Friday, December 30, 2005

American Council of Trustees and Alumni blog on the "Scandal Fatigue" at DePaul

Second to last day of the year, and it's time for perhaps my last DePaul posting of 2005. A tipster sent this one my way.

From the blog of the American Council of Trustees and Alumni; the first two links go to Erin O'Connor's blog, the last to FIRE.

DePaul University deserves to be on the list of universities whose bad administrative behavior has been a repeated source of embarrassment this year.
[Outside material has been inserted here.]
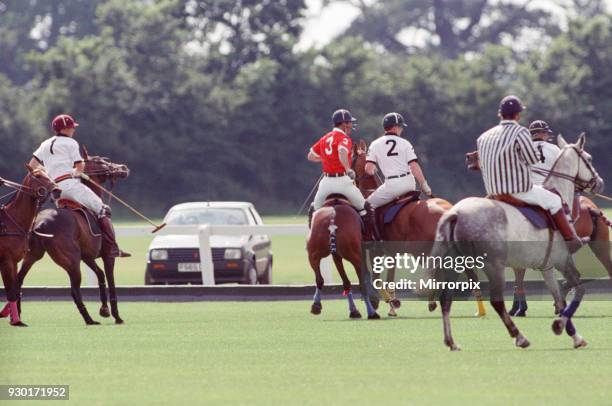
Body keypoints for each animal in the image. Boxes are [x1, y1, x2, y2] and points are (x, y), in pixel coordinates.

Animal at [0, 167, 59, 328]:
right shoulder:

Last spring, DePaul suspended adjunct professor Thomas Klocek for getting into an argument with some pro-Palestinian students who were promoting their views at an informational table. The students were offended that Klocek disagreed with their position, and filed a complaint against him. Without according Klocek the minimal due process of allowing him to face his accusers, and in blatant disregard for the free expression and open debate that is supposed to characterize university life, DePaul punished Klocek by removing him from the classroom and then defaming him. Klocek is currently suing the university for defamation of character.

This fall, DePaul confirmed the impression it created last spring: that it is a campus where a political double standard reigns supreme, and where individuals who do not subscribe to the university's official ideological orthodoxy are silenced and punished. DePaul paid political provocateur Ward Churchill thousands of dollars to come speak--but then punished the College Republicans when they sought to criticize both Churchill and the university's decision to invite him. When the CRs posted a flyer that protested Churchill's visit simply by citing Churchill's own words, they received a disciplinary warning and were banned from attending the follow-up discussion session with students Churchill had scheduled. When they protested this treatment, they were also banished from DePaul's Cultural Center.

DePaul has worked hard this year to shame itself publicly and to make it clear to all that it is not a university where a genuine concern for intellectual diversity and robust, open debate thrives. The university's culminating effort on this front was its bad faith response to FIRE when that organization intervened on behalf of the College Republicans. Misquoting school policy and misrepresenting the facts of the case, DePaul responded to FIRE that the university's actions toward the CRs was entirely consistent with school policy and that no wrong had been done. FIRE has gone public with the details now, after giving DePaul a substantial period of time in which to think better of its indefensible stance.

DePaul is now in for another fatiguing round of self-induced scandal. One might ask at this point what the university would do differently if it were actively trying to destroy its own reputation.

Incidentally, yesterday in the Chicago Tribune, free registration required, Kathleen Parker had a mainly negative column about bloggers.

This is the concluding paragraph:

We can't silence (bloggers) but for civilization's sake--and the integrity of information by which we all live or die--we can and should ignore them.

Well, speaking from my little corner of the blogosphere, the above paragraph is a load of garbage. The Klocek case is just one example of a story that has seen the light of day because of blogging.